Olga stared incredulously. “No!”

“I think so.” Paula nodded somberly. She met Olga’s eyes fully. “I think the Americans believe you’re about to launch.” Olga sat down weakly and shook her head. “And worse,” Paula said. “What if the West decides to preempt?”

“Oh God…” Olga licked her lips and turned her head first one way and then the other. She seemed to be having trouble coming to terms with the enormity of it. Paula watched silently. At last Olga gestured at the transcript, then indicated the BV-15 terminal standing in a corner. “We must do something…” Her voice choked. She waved a hand again. “The channel. We must send them an answer.”
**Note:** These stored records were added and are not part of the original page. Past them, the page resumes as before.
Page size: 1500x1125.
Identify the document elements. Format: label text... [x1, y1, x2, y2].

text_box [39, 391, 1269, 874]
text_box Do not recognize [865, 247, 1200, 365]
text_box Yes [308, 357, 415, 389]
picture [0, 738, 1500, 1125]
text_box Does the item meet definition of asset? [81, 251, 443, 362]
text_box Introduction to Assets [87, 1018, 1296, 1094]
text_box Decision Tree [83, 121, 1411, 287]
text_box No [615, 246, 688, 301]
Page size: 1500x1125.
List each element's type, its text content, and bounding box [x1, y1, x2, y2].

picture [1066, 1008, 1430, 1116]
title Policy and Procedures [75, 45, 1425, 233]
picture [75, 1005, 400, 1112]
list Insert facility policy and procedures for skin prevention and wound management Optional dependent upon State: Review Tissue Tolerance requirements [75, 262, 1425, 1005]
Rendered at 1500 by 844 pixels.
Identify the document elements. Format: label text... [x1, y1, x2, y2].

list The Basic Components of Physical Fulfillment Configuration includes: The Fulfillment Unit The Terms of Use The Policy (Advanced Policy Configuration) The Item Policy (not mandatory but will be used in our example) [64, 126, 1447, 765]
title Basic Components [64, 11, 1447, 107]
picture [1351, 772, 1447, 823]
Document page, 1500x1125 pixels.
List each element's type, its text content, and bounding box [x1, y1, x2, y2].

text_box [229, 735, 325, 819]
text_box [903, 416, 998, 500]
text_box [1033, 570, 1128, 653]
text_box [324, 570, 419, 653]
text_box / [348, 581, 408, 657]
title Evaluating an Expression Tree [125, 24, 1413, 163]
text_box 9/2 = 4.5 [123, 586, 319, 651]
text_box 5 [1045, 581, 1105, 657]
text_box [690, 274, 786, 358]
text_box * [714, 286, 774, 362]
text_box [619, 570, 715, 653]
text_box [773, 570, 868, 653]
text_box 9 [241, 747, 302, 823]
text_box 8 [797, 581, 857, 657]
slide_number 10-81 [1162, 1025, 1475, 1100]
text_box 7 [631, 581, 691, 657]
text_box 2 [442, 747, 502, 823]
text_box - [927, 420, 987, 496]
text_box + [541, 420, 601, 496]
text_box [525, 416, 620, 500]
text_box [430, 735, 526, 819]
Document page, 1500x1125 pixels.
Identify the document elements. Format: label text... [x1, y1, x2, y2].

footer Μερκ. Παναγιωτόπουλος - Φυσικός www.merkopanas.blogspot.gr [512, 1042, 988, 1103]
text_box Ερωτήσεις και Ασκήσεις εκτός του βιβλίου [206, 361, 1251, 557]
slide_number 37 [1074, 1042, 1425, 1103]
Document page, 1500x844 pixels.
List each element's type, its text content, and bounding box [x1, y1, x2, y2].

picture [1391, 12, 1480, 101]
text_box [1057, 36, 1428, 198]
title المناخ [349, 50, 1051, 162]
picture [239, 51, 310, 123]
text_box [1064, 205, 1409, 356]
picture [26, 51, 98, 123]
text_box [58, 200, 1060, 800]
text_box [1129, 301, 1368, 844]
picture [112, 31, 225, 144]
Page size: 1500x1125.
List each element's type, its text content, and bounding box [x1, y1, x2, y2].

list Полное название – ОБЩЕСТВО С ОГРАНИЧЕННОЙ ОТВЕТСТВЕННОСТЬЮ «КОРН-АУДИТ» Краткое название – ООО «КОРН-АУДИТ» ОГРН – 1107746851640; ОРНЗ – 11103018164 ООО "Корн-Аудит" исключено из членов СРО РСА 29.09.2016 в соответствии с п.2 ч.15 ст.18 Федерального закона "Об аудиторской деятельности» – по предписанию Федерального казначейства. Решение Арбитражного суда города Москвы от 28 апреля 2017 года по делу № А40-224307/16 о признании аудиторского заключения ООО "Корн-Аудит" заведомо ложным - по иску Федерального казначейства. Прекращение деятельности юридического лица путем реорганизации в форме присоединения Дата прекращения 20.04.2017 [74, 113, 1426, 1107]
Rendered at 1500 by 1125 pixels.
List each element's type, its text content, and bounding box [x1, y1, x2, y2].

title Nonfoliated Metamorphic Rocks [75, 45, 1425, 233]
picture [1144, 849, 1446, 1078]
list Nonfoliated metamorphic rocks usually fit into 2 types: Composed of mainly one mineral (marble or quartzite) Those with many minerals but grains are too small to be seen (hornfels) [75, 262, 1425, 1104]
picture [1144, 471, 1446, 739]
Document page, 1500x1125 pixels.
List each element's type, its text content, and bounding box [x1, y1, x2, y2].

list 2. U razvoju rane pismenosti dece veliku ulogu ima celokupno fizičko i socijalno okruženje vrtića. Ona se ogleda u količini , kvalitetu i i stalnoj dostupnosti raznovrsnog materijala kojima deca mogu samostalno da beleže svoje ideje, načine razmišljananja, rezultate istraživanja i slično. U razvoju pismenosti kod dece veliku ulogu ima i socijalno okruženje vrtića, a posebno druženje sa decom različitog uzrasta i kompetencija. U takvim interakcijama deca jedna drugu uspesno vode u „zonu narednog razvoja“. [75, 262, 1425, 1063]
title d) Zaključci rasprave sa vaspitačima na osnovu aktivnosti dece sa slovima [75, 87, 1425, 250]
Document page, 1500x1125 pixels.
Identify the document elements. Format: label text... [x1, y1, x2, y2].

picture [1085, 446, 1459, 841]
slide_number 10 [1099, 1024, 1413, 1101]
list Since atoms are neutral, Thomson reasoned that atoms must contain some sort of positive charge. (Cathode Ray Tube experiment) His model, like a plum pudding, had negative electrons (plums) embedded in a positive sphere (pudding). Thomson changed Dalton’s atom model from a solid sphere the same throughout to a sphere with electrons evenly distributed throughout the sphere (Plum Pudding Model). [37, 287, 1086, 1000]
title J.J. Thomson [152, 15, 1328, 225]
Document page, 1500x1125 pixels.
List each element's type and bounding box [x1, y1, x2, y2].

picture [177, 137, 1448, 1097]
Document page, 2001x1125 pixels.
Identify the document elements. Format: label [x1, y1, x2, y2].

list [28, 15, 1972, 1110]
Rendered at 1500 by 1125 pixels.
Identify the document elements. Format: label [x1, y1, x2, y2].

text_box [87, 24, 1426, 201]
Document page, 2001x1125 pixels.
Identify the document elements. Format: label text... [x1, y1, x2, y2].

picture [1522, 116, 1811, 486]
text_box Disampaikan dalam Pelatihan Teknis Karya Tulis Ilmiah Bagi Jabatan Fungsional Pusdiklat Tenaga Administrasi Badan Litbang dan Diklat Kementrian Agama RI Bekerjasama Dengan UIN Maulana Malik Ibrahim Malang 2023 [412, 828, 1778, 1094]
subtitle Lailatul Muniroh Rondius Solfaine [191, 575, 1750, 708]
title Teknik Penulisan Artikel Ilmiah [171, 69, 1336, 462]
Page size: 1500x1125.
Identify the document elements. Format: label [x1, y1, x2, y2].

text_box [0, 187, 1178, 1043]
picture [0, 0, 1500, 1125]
“Yes, I know.” Paula straightened up from the console, gathered the transcript, and sat down at the terminal. Her movements were purposeful and resolute, as if she had been giving Olga time to catch up with the conclusion she had already recognized in her own mind as inevitable. Paula took a screwdriver from a drawer and removed the BV-15’s cover. Then she reached in her pocket, took out a small plastic box containing one of the preprogrammed chips, and plugged the chip into the socket that it was coded to work in. Then she replaced the cover, sat down, and activated the screen. Olga moved her chair closer to watch.

Then a frown crossed Paula’s face. She sat back uncertainly and turned her head to glance at the small screen showing the scene outside the building. The crowd was denser now, and officials were buzzing excitedly around the doors that opened from the concourse outside the spoke elevators. Paula looked back at the terminal again with a suddenly numb expression. “I can’t do this,” she said.

“What’s the matter?” Olga asked. She sounded alarmed.

“This message. I can’t send it. I
can’t
tell them those leaders are arriving here.”

“But why not?”

“Because I don’t
know
that they are.” Paula turned her head and looked at Olga oddly. “Am I being paranoid too, now? But don’t you see? All I have to go by is a TV picture, just like the people down there in America. I can’t tell if it’s real any more than they can.”

Olga was shaking her head. “But… but that’s ridiculous. You’re
here
. They’re not.” She waved frantically at the deskscreen. “That’s all happening right outside the building we’re in.” They couldn’t simply walk out and look, of course, because their Zamork bracelets would trigger alarms if they tried leaving their authorized working vicinity, which would achieve nothing but get them spells in solitary.

Paula was adamant. “If I sound silly, I’m sorry, but I think it’s important. You’re always reminding me that we’re scientists. Well, this would be confirming reported data that we haven’t observed for ourselves. Scientists can’t do that.”

Olga was looking dazed. “But… we’re talking about possibly averting
war
!” she insisted. Her voice was pleading, her face strained. “Global war. How many times we’ve talked about this, what it would mean… You can’t stop because of something like this.” She got up from her chair and stood with her hands pressed flat together against her face. Her eyes darted this way and that, as if seeking answers on the walls. “I can show you…. Yes, look, wait there. I’ll go and get Gennadi.”